Given the current trends in the oil industry, the lack of capital flows, the price volatility, and the lack of cooperation amongst oil exporters and importers alike, all of which are hindering investment for future production, do you believe that your foreboding will be materialized? Will we face another larger financial crisis in the near future?
MG: I do not think that the current financial crisis is over. We could have an amplification of this crisis that would be the equivalent of a new crisis of a larger magnitude. There is a serious problem of capacity production not catching up to potential demand and when the global economy recovers, demand in the U.S. and the OECD countries in general might not grow very fast, but demand in Asia will grow fast, and therefore we are likely to have another spike in oil prices that could then be the first phase of the next crisis.
CS: And that would be a financial, speculative spike?
MG: There would be a spike because of the real demand growing and outpacing the growth in supply, the problem is that that gets amplified because of the speculative opportunities that are still available to this day, despite all the talk about the tightening up of regulations that would make another speculative spike not possible.
CS: What is your take on Robert Fisk's reporting on the conspiratorial talks amongst the Gulf States, China, Russia and Japan in dumping the dollar?
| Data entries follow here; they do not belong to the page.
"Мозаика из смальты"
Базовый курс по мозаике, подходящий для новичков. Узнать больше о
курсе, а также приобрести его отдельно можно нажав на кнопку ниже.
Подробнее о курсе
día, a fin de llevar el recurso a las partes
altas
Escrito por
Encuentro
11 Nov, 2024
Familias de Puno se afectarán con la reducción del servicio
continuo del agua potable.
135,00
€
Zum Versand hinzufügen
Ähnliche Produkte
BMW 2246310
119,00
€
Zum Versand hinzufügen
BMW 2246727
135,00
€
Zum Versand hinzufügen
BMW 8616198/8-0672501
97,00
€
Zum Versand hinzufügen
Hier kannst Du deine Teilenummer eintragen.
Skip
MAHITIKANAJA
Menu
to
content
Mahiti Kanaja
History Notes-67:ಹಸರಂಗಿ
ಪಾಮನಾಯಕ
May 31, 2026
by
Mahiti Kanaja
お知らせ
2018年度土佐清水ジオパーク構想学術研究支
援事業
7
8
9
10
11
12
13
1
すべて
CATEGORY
Is Fisk being sensational, or should we all be taking these warnings seriously?
MG: I thought Fisk was talking about discussions of oil producing countries to price their oil in another currency, and that discussion goes back to the 1970's. It is natural, those countries always suffer whenever the dollar price of oil skyrockets and they're selling the same number of barrels. The oil receipts that they are receiving, because the Dollar depreciates vis-a-vis the Euro and other currencies result in domestic inflation, because they import a lot from other countries.
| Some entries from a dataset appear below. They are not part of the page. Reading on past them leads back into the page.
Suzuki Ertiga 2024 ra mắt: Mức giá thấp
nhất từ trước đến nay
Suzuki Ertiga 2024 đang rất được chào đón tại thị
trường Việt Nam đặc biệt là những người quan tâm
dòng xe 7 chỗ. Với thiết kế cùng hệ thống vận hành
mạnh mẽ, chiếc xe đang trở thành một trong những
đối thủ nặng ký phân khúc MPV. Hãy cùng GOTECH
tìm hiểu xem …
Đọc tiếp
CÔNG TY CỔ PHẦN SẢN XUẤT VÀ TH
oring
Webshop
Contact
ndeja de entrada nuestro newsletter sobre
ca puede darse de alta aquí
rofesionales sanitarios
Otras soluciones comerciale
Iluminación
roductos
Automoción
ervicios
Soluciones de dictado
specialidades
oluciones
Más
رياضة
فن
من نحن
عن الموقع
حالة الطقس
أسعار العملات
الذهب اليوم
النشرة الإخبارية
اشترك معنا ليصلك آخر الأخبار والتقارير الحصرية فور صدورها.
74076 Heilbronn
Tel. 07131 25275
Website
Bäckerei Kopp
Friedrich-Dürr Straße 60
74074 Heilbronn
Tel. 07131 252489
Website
So they have always been going back and forth about whether they should hold their reserves and receive their receipts in dollars, but as the central bankers of Saudi Arabia and Kuwait were just saying the other day, there are three separate issues: what you price your oil in, what you receive for the oil you sold, and what you hold. And just because you price in dollars does not mean you have to receive the price in dollars, and just because you receive in dollars does not mean you have to hold in dollars. You can always convert it into another currency.
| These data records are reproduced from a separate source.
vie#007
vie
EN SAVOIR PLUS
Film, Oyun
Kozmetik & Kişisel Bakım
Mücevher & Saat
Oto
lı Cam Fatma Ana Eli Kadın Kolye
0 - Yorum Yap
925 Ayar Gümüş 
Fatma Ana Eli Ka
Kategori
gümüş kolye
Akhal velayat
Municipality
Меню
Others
So those three issues need to be disentangled, but it is always going to be an issue whenever it comes up that the dollar is on a depreciating spiral.
CS: How would regulating derivative markets affect oil trading?
MG: Oil has become commoditized more than before, so as some of my colleagues at the Baker Institute, Amy Jaffe and Kenneth Medlock have shown the correlation between oil prices and dollars in terms of other currencies used to be much weaker. Now it is getting very close to negative one, which means that oil is being treated as yet another commodity. Just like speculators are trading currencies and gold, and other precious metals, they are treating oil as just another commodity.
If you put enough regulatory constraints so people cannot buy just because they think that the price is going to go up, and once the price goes up that is a self fulfilling prophecy so they have to buy even more. I think that that cycle can be easily short-circuited.